One of the services we offer is to run surveys for our clients which determine the extent to which staff are engaged with their roles. We call it a Talent Engagement Survey, and at the centre of it is a finely tuned, factor analysed, set of questions which measure engagement. We had a debate at the office the other day, should we call it a Talent Engagement Survey or a Talent Satisfaction Survey? I had to digest that question for a few moments before answering. “Well”, I said, completely inappropriately, “Satisfaction is what you might experience after a good one night stand, but engagement is what you experience in a good marriage”. We laughed, then grimaced. Later I started processing what I had said, and worked a bit harder to understand the difference between Satisfaction and Engagement.
There is nothing wrong with being satisfied with something, but it does suggest a level of superficiality. I can be satisfied with an ice-cream, but unlikely to ever be engaged with one. I could however be really engaged in a meal, a performance, or event. Engagement goes deeper than satisfaction. A satisfied employee might show up to work, do their job, go home and by all accounts, really like their job. An engaged employee is committed in a different way. They too show up for work, they do their job, they go home, but they may work late into the night putting finishing touches to a complex presentation and making sure its just right. They will use their social media to post about the company. They gush to their friends about what a great job they have, and how fantastic it is to wake up looking forward to work.
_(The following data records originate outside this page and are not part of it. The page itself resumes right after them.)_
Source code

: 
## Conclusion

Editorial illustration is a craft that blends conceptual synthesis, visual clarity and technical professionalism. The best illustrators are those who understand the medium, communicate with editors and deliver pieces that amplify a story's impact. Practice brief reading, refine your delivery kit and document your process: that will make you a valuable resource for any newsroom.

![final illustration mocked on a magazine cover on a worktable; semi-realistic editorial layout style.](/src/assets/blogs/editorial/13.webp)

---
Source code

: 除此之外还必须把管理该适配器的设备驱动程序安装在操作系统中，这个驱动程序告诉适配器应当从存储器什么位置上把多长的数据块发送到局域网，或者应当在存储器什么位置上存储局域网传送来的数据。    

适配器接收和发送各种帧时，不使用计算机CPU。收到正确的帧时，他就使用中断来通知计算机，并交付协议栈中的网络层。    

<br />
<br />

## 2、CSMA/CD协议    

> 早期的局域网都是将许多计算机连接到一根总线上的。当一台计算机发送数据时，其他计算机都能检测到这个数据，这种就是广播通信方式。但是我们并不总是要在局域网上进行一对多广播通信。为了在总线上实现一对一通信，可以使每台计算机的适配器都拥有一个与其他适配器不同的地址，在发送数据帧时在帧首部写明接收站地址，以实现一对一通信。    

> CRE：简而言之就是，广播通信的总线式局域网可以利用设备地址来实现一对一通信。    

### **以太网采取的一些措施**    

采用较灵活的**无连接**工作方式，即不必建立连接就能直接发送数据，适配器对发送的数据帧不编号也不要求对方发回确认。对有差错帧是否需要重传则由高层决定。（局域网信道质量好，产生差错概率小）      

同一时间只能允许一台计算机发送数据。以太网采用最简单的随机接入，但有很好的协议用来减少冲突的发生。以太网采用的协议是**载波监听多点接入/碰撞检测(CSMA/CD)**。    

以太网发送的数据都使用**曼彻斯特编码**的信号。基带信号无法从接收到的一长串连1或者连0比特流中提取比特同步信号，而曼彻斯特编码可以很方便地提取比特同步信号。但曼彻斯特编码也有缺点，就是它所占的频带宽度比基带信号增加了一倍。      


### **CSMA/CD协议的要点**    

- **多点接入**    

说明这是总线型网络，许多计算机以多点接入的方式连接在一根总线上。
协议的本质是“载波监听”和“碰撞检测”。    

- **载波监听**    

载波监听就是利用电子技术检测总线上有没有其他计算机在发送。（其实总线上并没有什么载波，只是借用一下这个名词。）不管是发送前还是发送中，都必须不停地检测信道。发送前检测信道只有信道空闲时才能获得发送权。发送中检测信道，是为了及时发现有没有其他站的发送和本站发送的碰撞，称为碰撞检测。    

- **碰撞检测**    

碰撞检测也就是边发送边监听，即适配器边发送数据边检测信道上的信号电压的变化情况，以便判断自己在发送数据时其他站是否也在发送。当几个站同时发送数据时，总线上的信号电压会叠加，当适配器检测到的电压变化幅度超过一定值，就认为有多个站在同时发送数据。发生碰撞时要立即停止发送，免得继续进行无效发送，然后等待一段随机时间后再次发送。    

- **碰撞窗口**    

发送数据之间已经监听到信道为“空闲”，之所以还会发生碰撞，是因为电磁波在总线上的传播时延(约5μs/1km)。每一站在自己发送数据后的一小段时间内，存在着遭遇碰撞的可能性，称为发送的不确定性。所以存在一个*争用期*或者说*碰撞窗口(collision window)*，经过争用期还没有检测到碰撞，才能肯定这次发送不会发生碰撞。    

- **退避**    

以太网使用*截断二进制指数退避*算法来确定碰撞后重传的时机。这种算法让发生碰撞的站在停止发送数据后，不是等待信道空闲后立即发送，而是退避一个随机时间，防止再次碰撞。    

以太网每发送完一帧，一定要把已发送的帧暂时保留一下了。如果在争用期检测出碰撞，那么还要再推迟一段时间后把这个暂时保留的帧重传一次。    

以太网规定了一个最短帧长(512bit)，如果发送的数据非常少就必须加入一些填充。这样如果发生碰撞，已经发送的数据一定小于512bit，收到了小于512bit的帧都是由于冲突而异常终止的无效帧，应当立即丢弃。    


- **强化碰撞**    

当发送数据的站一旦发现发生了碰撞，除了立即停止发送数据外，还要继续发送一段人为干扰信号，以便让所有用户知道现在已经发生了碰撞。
These people are more than satisfied, they are engaged.
Creating an environment that produces engaged employees is not impossible. But it does take work. Talent Engagement comes from making contact with staff members as fellow travellers. Understanding that each person has a rich complex life outside of work. Understanding that people are more than warm bodies, they have opinions, needs, fears, complex living arrangements, crazy partners, weird hobbies and strange desires. In other words that each staff member is just like you. Complicated and human. In businesses where they get it wrong, staff are commoditized. They struggle to find their voice in a cacophony of other voices. They feel invisible, unrecognised, a lonely Smartie in a bulk sized Smartie box.
I feel confident after the that our Talent Engagement Survey would provide a real and profound scan of a client’s business. No business is perfect, and I know we’ll be able find the segments in the business that need some TLC. We’ll also seek out those areas working well so that others can learn from them. Overall, we come out with much more than a great diagnostic picture that reaches deep into the business. We’ll know that the information we provide is not flimsy or superficial. We’re not in it to measure satisfaction, but to mine for engagement. Why? Because engaged employees hang around. Satisfied employees wait for the right time to move on to the next stepping stone.